EXERCISE OBJECTIVE:
Begin at the line below that has "A man invests" and stop after the line that has "A &= F \times". Please restate only those lines, word for word.

INFORMATION:

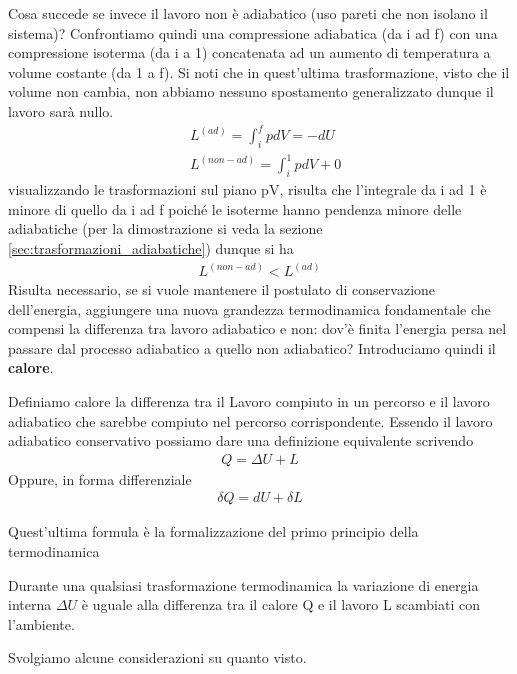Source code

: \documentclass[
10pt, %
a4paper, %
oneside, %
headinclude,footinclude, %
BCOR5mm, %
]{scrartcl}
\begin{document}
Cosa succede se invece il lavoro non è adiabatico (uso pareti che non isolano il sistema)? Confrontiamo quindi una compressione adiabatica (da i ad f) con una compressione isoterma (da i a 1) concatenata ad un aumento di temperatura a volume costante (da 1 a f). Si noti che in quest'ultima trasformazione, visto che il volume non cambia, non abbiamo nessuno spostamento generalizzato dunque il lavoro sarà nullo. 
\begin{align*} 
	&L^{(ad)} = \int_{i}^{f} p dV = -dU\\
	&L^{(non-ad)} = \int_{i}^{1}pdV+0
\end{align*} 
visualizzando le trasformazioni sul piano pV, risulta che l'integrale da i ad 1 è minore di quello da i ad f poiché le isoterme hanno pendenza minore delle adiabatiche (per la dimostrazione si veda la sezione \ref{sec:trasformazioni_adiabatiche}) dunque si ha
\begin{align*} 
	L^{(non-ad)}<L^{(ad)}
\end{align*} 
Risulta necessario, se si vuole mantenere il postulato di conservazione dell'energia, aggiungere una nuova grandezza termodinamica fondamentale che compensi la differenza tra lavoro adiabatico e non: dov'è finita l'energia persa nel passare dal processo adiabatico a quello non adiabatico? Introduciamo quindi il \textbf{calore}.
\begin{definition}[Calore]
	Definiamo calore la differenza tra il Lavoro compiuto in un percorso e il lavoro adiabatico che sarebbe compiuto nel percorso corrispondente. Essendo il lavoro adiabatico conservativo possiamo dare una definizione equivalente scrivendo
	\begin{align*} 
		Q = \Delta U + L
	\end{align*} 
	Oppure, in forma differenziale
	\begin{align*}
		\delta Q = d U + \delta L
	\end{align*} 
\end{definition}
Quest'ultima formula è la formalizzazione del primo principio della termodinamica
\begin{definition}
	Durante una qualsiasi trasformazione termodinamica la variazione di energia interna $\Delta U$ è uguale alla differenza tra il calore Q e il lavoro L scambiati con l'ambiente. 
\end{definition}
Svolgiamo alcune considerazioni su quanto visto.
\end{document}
==
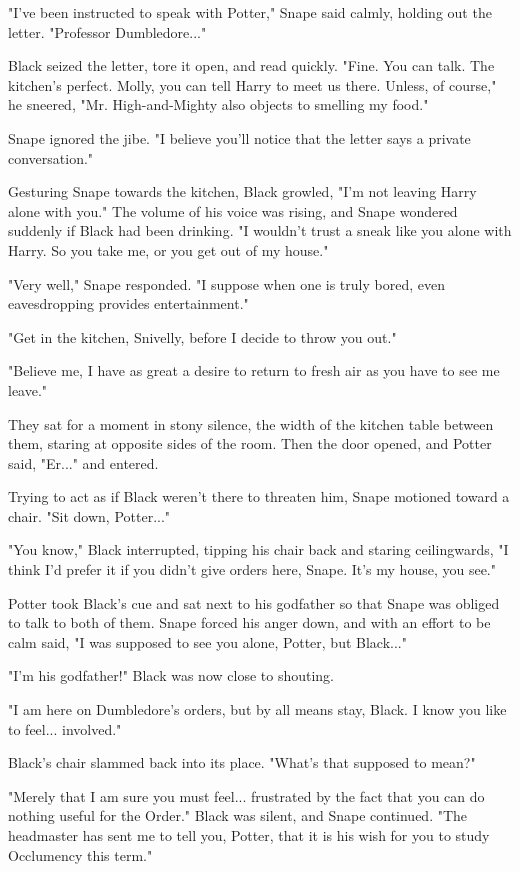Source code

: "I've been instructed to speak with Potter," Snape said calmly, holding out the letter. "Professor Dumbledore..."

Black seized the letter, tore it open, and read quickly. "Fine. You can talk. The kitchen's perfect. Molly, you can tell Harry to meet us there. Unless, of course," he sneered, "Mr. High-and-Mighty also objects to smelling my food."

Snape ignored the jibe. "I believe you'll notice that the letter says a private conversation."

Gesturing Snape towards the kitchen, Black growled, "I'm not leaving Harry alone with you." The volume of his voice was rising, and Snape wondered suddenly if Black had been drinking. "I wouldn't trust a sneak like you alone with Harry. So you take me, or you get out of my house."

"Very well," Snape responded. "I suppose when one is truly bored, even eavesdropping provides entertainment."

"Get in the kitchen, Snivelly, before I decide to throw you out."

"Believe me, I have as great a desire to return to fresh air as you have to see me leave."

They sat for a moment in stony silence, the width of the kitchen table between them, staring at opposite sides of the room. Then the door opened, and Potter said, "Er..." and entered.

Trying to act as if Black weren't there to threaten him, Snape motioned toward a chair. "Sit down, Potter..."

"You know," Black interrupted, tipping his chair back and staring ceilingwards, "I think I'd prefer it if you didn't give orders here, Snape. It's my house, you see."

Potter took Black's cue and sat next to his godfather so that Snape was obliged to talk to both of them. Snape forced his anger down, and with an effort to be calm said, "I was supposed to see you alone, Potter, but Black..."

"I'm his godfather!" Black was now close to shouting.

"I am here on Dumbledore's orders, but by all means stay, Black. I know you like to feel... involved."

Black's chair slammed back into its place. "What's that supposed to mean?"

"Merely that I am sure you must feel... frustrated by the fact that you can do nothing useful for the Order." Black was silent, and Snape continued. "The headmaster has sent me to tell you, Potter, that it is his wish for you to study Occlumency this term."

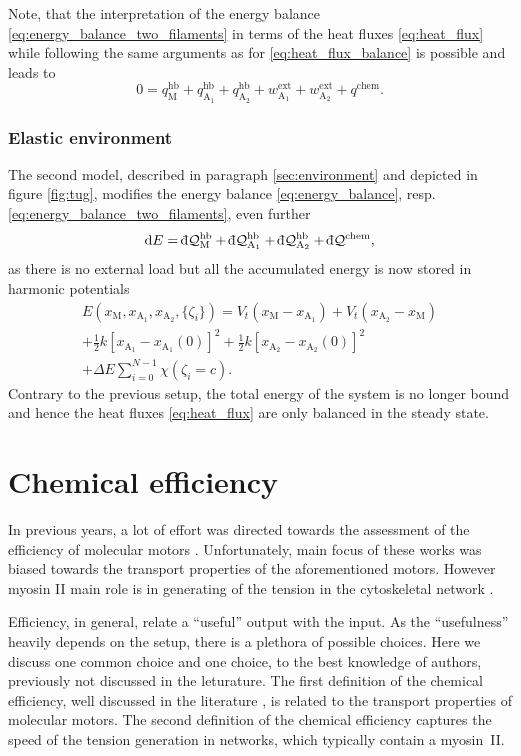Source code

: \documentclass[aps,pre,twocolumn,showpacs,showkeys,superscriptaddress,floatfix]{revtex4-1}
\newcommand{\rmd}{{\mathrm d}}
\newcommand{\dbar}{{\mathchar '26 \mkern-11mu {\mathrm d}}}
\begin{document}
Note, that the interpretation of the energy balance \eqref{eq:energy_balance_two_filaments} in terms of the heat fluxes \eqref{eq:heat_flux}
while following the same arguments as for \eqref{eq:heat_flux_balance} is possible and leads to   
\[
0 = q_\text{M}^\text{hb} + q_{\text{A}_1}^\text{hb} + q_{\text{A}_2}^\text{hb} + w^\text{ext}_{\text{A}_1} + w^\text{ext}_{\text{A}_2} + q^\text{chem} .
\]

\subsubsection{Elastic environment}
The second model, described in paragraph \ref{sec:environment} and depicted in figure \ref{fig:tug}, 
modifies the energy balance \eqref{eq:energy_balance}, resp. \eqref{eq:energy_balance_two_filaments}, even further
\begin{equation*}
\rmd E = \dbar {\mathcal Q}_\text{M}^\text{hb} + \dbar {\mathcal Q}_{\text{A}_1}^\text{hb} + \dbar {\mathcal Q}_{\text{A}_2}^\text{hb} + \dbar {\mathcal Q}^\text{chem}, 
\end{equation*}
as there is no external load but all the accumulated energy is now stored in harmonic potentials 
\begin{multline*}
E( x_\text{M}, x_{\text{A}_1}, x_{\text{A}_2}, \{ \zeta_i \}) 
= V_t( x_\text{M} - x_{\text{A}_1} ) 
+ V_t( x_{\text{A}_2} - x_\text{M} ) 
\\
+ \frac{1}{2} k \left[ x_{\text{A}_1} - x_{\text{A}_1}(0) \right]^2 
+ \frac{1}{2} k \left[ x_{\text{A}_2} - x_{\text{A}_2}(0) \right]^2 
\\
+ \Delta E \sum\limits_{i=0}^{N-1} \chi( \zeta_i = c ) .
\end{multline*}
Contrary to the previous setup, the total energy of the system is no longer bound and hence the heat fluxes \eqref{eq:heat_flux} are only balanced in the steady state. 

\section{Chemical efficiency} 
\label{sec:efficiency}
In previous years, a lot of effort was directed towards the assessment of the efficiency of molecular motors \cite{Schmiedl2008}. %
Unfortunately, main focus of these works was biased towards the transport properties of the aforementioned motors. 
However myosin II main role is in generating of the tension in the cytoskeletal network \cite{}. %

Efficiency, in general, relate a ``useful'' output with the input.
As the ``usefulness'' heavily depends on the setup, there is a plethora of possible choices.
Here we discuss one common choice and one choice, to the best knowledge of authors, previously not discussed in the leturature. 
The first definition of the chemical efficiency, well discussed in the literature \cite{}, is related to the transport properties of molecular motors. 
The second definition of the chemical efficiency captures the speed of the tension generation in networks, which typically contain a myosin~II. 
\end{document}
==
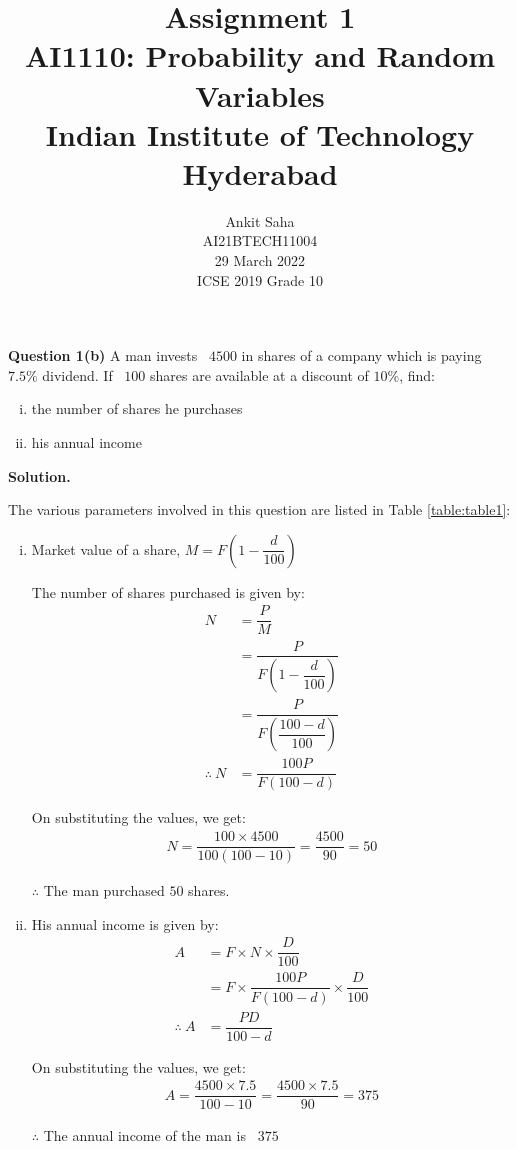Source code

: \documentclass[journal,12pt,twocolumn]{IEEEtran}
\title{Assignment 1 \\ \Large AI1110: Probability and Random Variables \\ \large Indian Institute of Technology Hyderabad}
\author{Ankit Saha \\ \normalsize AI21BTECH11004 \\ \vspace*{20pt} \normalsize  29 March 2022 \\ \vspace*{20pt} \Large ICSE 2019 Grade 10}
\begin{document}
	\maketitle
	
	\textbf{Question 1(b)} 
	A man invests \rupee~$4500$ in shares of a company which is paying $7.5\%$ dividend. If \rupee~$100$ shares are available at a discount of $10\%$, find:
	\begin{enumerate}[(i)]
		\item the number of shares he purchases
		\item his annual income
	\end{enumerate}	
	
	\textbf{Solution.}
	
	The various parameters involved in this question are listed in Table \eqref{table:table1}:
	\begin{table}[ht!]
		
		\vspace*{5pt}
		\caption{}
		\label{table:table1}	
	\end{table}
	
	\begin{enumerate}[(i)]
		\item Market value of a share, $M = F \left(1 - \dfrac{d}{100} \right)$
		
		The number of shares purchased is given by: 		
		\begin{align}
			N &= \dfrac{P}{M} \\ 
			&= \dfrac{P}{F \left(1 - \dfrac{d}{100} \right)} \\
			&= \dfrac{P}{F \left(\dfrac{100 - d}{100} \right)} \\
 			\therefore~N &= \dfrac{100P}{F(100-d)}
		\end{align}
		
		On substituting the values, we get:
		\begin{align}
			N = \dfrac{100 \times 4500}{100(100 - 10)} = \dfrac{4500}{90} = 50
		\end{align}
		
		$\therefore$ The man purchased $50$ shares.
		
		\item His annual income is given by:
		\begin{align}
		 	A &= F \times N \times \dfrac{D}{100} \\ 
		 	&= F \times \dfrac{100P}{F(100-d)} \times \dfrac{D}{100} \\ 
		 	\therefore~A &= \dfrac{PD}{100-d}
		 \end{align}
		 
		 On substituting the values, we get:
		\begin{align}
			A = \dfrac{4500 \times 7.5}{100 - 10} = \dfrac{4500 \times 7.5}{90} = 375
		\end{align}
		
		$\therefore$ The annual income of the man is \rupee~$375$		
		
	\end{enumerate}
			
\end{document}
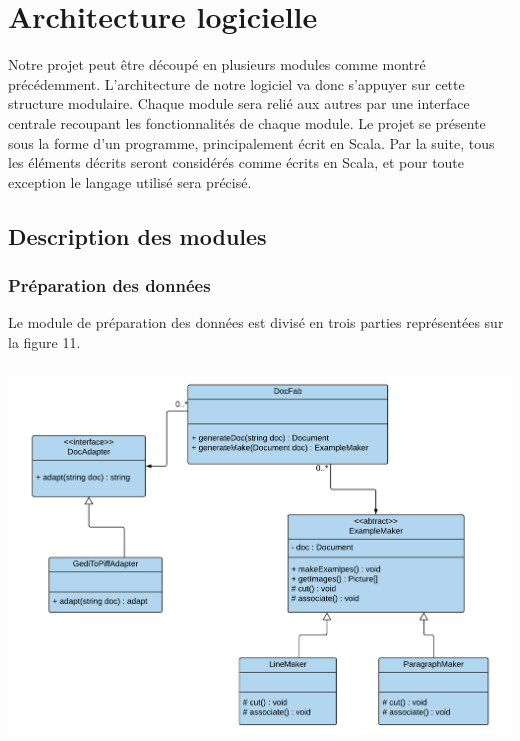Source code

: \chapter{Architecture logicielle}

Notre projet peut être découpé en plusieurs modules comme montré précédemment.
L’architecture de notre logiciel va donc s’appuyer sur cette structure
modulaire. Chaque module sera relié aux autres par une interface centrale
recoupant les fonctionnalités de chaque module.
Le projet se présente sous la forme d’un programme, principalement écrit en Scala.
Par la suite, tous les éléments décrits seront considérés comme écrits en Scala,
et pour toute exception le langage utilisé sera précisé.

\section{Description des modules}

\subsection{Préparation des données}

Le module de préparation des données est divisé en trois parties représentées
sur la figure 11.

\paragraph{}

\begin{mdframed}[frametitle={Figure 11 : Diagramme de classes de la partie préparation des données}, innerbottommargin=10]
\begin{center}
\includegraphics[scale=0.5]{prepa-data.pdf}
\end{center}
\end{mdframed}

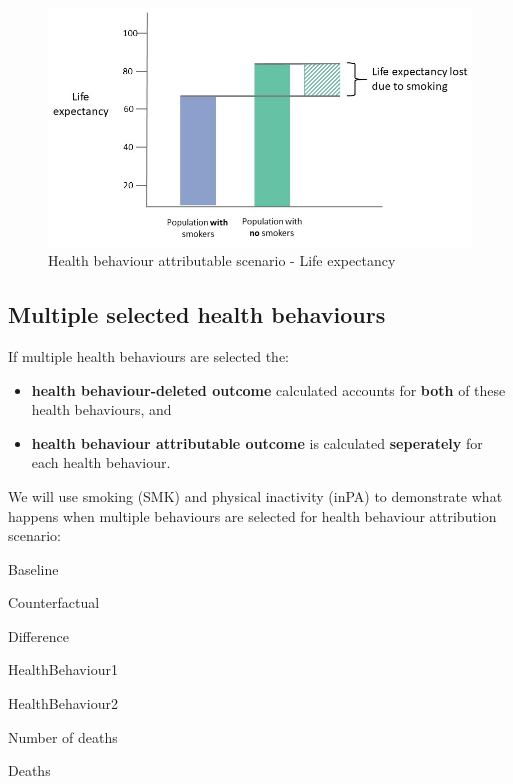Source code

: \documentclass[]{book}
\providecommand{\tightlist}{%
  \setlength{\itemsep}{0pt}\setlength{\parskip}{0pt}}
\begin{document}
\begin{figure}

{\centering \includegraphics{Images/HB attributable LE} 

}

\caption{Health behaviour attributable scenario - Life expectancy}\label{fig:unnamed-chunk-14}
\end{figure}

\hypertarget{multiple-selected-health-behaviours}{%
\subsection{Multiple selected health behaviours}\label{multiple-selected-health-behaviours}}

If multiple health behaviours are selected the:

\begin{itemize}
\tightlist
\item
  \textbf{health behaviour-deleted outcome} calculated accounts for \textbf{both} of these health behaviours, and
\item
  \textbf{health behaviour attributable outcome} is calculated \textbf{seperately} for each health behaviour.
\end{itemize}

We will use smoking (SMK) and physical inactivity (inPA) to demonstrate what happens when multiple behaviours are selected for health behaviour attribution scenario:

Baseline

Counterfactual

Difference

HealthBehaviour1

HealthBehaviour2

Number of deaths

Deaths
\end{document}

EXERCISE SOLUTION:
	A man invests \rupee~$4500$ in shares of a company which is paying $7.5\%$ dividend. If \rupee~$100$ shares are available at a discount of $10\%$, find:
	\begin{enumerate}[(i)]
		\item the number of shares he purchases
		\item his annual income
	\end{enumerate}	
	
	\textbf{Solution.}
	
	The various parameters involved in this question are listed in Table \eqref{table:table1}:
	\begin{table}[ht!]
		
		\vspace*{5pt}
		\caption{}
		\label{table:table1}	
	\end{table}
	
	\begin{enumerate}[(i)]
		\item Market value of a share, $M = F \left(1 - \dfrac{d}{100} \right)$
		
		The number of shares purchased is given by: 		
		\begin{align}
			N &= \dfrac{P}{M} \\ 
			&= \dfrac{P}{F \left(1 - \dfrac{d}{100} \right)} \\
			&= \dfrac{P}{F \left(\dfrac{100 - d}{100} \right)} \\
 			\therefore~N &= \dfrac{100P}{F(100-d)}
		\end{align}
		
		On substituting the values, we get:
		\begin{align}
			N = \dfrac{100 \times 4500}{100(100 - 10)} = \dfrac{4500}{90} = 50
		\end{align}
		
		$\therefore$ The man purchased $50$ shares.
		
		\item His annual income is given by:
		\begin{align}
		 	A &= F \times N \times \dfrac{D}{100} \\ 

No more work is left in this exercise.